Another destroyer of religious seriousness, and which is the last I shall mention, is a certain fatal turn which some minds take, namely, that when they find difficulties in or concerning religion, or any of the tenets of religion, they forthwith plunge into irreligion; and make these difficulties, or any degree of uncertainty which seems
to their apprehension to hang over the subject, a ground and occasion for giving full liberty to their inclinations, and for casting off the restraints of religion entirely. This is the case with men, who, at the best, perhaps, were only balancing between the sanctions of religion and the love of pleasure or of unjust gain, but especially the former. In this precarious state, any objection, or appearance of objection, which diminishes the force of the religious impression, determines the balance against the side of virtue, and gives up the doubter to sensuality, to the world, and to the flesh. Now, of all ways which a man can take, this is the surest way to destruction ; and it is completely irrational. I say it is completely irrational; for when we meditate upon the tremendous consequences which form the subject of religion, we cannot avoid this reflection, that any degree of probability whatever, I had almost said any degree of possibility whatever, of religion being true, ought to determine a rational creature so to act as to secure himself from punishment in a future state, and the loss of that happiness which may be
attained. Therefore he has no pretence for alleging uncertainty as an excuse for his conduct, because he does not act in conformity with that in which there is no uncertainty at all. In the next place, it is giving to apparent difficulties more weight than they are entitled to. I only request any man to consider, first, the necessary allowances to be made for the short-sightedness and the weakness of the human understanding; secondly, the nature of those subjects concerning which religion treats, so remote from our senses, so different from our experience, so above and beyond the ordinary train and course of our ideas! and then say, whether difficulties, and great difficulties also, were not to be expected; nay further, whether they be not in some measure subservient to the very purpose of religion. The reward of everlasting life, and the punishment of misery of which we know no end, if they were present and immediate, could not be withstood, and would not leave any room for liberty or choice. But this sort of force upon the will is not what God designed; is suitable indeed to the nature of free,
moral, and accountable agents. The truth is, and it was most likely beforehand that it would be so, that amidst some points which are dark, some which are dubious, there are many which are clear and certain. Now, I apprehend, that, if we act faithfully up to those points concerning which there is no question, most especially if we determine upon and choose our rule and course of life according to those principles of choice which all men whatever allow to be wise and safe principles, and the only principles which are so; and conduct ourselves stedfastly according to the rule thus chosen, the difficulties which remain in religion will not move or disturb us much; and will, as we proceed, become gradually less and fewer. Whereas, if we begin with objections; if all we consider about religion be its difficulties; but, most especially, if we permit the suggestion of difficulties to drive us into a practical rejection of religion itself, and to afford us, which is what we wanted, an excuse to ourselves for casting off its restraints; then the event will be, that its difficulties will multiply upon us; its light grow more and
more dim, and we shall settle in the worst and most hopeless of all conditions; the last condition, I will venture to say, in which any man living would wish his son, or any one whom he loved, and for whose happiness he was anxious, to be placed; a life of confirmed vice and dissoluteness; founded in a formal renunciation of religion.

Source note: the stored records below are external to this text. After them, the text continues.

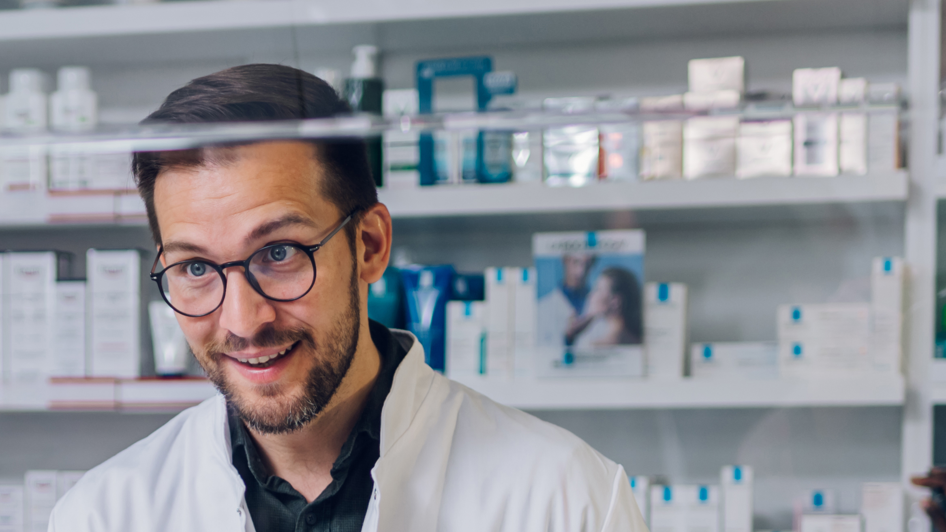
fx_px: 2358
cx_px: 325
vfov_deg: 12.6
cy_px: 630
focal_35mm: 94
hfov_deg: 22.6
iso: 160
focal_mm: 35
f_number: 1.8
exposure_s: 1/250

He that has to preach Christianity to persons in this state, has to preach to stones. He must not expect to be heard, either with complacency or seriousness, or patience, or even to escape contempt and derision. Habits of thinking are fixed by habits of acting; and both too solidly fixed to be moved by human persuasion. God in his mercy, and by his providences, as well as by his spirit, can touch and soften the heart of stone. And it is seldom perhaps, that, without some strong, and it may be, sudden impressions of this kind, and from this source, serious sentiments ever penetrate dispositions hardened in the manner which we have here described.